The morning sun had just broken through the treetops when I saw her standing motionless at the edge of the wood just outside the chain link fence that bordered the ball field. A fine mist was rising from the grassy expanse; and as the mist lifted, suddenly, there she was, standing stock still, ears erect, regarding my frozen form.
Involuntarily, my hand came up to brush a mosquito off my cheek; one of her ears simultaneously twitched. My hand came down; her ear returned to assume its vigilant post.
She turned her head momentarily to scan the forest; I shifted my stance. She dipped her nose as if to scent the grass, then brought her head up. She lifted a slender foreleg and planted a black hoof daintily back down in the grass. Slowly she walked along the edge of the wood, hesitantly high-stepping, as though she were a show horse, striding before a panel of top-hatted judges. Her coat gleamed golden brown in the sunlight against the backdrop of lemon green.

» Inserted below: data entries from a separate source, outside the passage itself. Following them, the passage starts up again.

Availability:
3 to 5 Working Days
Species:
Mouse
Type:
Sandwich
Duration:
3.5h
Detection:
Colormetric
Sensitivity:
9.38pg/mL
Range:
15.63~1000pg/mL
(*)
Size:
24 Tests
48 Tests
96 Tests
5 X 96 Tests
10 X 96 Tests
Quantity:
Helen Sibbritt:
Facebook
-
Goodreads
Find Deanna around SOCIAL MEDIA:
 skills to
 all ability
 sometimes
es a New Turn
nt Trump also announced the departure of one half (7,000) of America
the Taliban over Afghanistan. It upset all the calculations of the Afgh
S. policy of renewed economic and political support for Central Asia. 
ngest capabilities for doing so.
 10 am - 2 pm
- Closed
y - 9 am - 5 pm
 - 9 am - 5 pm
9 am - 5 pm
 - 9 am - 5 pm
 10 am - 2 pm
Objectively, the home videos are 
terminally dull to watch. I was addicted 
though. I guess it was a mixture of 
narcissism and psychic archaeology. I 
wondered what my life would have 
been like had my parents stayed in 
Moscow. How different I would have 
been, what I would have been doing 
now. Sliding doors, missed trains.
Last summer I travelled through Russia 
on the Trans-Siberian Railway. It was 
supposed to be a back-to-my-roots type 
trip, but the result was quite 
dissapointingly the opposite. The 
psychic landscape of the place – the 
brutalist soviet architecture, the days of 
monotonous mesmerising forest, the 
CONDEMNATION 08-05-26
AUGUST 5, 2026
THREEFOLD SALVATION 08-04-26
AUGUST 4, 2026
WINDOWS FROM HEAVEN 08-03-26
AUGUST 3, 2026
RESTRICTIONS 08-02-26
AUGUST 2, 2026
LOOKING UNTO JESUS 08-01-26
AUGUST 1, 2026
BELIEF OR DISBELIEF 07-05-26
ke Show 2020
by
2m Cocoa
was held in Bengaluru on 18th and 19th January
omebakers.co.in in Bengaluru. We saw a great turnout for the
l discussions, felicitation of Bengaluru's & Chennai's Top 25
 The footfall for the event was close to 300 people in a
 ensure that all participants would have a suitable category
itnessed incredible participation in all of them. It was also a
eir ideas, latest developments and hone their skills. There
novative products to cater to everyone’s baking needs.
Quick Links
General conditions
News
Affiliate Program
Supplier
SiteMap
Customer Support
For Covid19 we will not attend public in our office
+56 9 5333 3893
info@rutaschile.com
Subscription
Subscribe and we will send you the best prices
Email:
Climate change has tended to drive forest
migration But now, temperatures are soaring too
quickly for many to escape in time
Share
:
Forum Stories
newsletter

At length she reached the road that stretched before me, stopped, dipped her nose, then raised her head, turning to look at me once more. Shortly, she stepped out onto the tarmac, walked across the expanse and in one smooth leap, vaulted over the high brush into the forest.
Quietly, I edged along the road, peering into the wood. Suddenly she appeared, framed by the forest foliage, looking directly at me. Once again I froze. With a short snort the doe leapt up and disappeared through the trees.